Changing regulations and new requirements present serious challenges, but they’re challenges for which Kenworthy is ready. He holds a Bachelor’s degree in secondary education/social studies from Rhode Island College, a Master’s degree in education in secondary administration from Providence College and a doctorate in educational leadership from Johnson & Wales University.

His career in education has included teaching social studies at LaSalle Academy and North Kingstown High School, as well as working as an assistant principal in Cumberland and later, as principal of North Cumberland Middle School.

Most recently, he was a fellow in the Office of High School Reform – now called the Office of Multiple Pathways – at the R.I. Dept. of Education. That experience, he said, prepared him well for his new role, as it involved visiting high schools and being well-versed in new high school regulations.

Kenworthy also has some ad- ditional experience that will serve him well in his role at N.K.H.S. – coaching.

He has coached both football and softball, and said that his experience in setting goals and motivating his team to reach those goals will be useful at the high school.

“There are quite a few similarities,” he said of the two roles. “I’m asking, ‘what are the goals we need [to meet] to continue to be a highperforming school?’”

Leading a school – like leading a team – is about identifying challenges and devising a plan to meet them, he said.
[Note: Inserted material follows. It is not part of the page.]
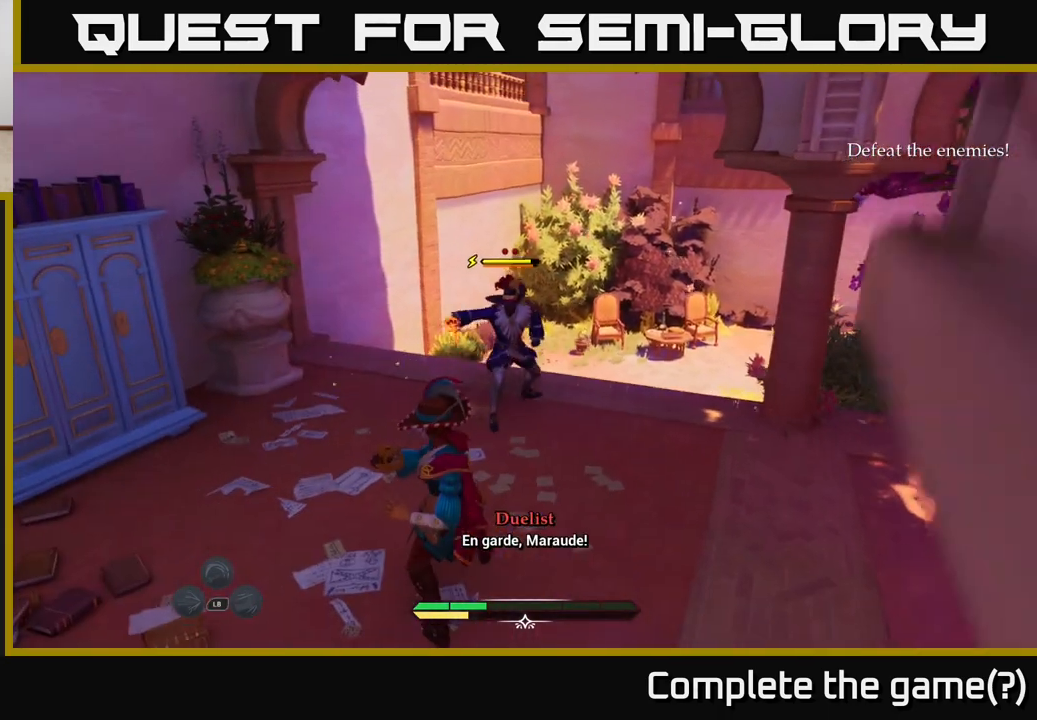
{"buttons": [], "left_stick": "up-left", "right_stick": "center", "events": [[250, "left_stick", "up-left"], [300, "B", "down"], [417, "B", "up"]]}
Among the challenges he’ll face at N.K.H.S. is the size of the school itself, he said. As of early August, 1,682 students were enrolled at the high school.

“We’re one of the few communities that has continued to grow,” he said.

Kenworthy said he’ll also focus on trying to be as visible as possible, both during the school day and after hours.

“There are many things pulling the principal in many different directions,” he said.

Kenworthy also said that the very characteristics about N.K.H.S. that present challenges – such as its size – are also the things that make the school a unique learning environment.

“This school has so much going for it,” he said. “There’s a wealth of opportunities that exist for our students.”

When asked what advice he might offer to incoming freshmen, he said, “Take advantage of those opportunities. But recognize that your primary focus is to learn.”

He also encouraged all students to find a way to build connections to the school – and to be part of the school community.

“It breaks my heart when that isn’t the case for some students,” he said.

As for what he’d like upperclassmen to know, Kenworthy said he hopes they realize that the high school experience mirrors life in general.

“Life will always present you with similar challenges,” he said.

When he isn’t at school, Kenworthy – who grew up in the Riverside section of East Providence and graduated from LaSalle Academy – spends as much time as possible with his wife, Elizabeth, and his two daughters – seven-year-old Victoria and four-week-old Tamsin. He also enjoys playing golf and “working out as much as I can,” he said.

And as for what he’d like parents to know?

“I’m here,” he said. “And I try to make myself available.”

School begins Sept. 1 at North Kingstown High School.